Die ostdeutschen Grünen wissen gerade nicht, wie ihnen geschieht. Trotz des selbstbewussten Beginns mit der Bürgerrechts- und Umweltbewegung Bündnis 90, die 1993 mit den West-Grünen fusionierte, haben die Grünen im Osten in den vergangenen drei Jahrzehnten nie richtig Fuss gefasst. Fast immer kämpften sie mit der 5-Prozent-Hürde, in Nonnemachers Brandenburg etwa sassen sie 15 Jahre am Stück nicht im Landtag. Einzige Ausnahme war die links-grüne Metropole Berlin.

Stärkster Gegenpol zur AfD

Die Grünen wurden im Osten weithin als «Ökospinner» und «Wessi-Partei» verlacht, hatten kaum Mitglieder und in ganzen Landstrichen weder Büros noch Vertreter. Wie gross der Kontrast zwischen West und Ost war, zeigten etwa die Wahlen 1998/99: Während die Grünen unter Joschka Fischer erstmals in die Bundesregierung einzogen, siechte die Partei in Sachsen oder Thüringen bei 2 Prozent.

«Im Osten bekommen die Grünen gerade eine zweite Chance», sagte Michael Kellner kürzlich der «Zeit». Kellner stammt selbst aus Thüringen und ist seit 2013 einer der wichtigsten Strategen der Partei. Der Wunsch nach einer intakten Umwelt sei im dünn besiedelten Osten nicht kleiner als im Westen, so Kellner. Kein Bundesland hat 2018 mehr unter der Dürre gelitten als Brandenburg. «Zum anderen gibt es ganz viele, die nicht wollen, dass der Osten nur als Region wahrgenommen wird, wo Rechtspopulisten und Nazis den Ton angeben.» Bis in die bürgerliche Mitte hinein profitieren die Grünen davon, dass sie als stärkster Gegenpol zur AfD angesehen würden.

«Es gibt ganz viele, die nicht wollen, dass der Osten nur als Region wahrgenommen wird, wo Rechtspopulisten und Nazis den Ton angeben.»

Michael Kellner, Grüne

Interessant ist, dass die Grünen längst nicht mehr nur im Speckgürtel um Berlin und in den Universitätsstädten Potsdam, Dresden, Leipzig oder Jena brillieren, sondern auch in ländlichen Regionen wie der brandenburgischen Prignitz.

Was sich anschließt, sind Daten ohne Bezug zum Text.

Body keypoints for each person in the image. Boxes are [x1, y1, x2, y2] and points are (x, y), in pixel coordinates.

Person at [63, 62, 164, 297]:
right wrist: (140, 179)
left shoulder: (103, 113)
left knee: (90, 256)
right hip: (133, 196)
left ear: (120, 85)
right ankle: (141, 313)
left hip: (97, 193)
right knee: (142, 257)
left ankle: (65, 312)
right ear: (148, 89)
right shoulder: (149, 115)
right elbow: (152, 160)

Aus dem Westen kommt so viel Hilfe wie nie zuvor: Unterstützer reisen an und helfen, Plakate zu kleben. Das populäre Chefduo der Bundesgrünen tourt diesen Monat von einer Veranstaltung zur nächsten: Robert Habeck kümmert sich vor allem um Sachsen, Annalena Baerbock um Brandenburg. Dort hat sie ein Heimspiel: Die gebürtige Niedersächsin leitete von 2009 bis 2013 den brandenburgischen Landesverband und lebt in Potsdam.

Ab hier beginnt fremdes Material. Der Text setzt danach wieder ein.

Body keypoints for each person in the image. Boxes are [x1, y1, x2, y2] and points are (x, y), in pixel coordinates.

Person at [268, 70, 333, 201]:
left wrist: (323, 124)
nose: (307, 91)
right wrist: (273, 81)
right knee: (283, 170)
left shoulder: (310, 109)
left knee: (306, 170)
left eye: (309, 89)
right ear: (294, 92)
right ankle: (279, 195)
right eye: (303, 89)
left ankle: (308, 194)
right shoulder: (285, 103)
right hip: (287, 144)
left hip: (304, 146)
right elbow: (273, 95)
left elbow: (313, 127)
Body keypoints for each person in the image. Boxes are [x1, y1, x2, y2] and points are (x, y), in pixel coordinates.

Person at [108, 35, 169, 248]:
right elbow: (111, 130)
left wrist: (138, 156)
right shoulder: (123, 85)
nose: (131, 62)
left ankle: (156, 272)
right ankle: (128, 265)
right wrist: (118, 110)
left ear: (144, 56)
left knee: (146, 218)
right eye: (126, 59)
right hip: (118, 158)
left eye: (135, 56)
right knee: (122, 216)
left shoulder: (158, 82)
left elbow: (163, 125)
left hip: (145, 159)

In Brandenburg wie in Sachsen wollen die Grünen nach der Wahl am übernächsten Sonntag unbedingt mitregieren, in Thüringen, wo Ende Oktober gewählt wird, in der Regierung bleiben. Bereits jetzt ist so gut wie sicher, dass ohne die Grünen in allen drei Bundesländern keine Mehrheiten zustande kommen, da die Christdemokraten weder mit der AfD noch mit der Linkspartei zusammenspannen. Grün ist im deutschen Osten also nicht nur hip – sondern wird auch gebraucht.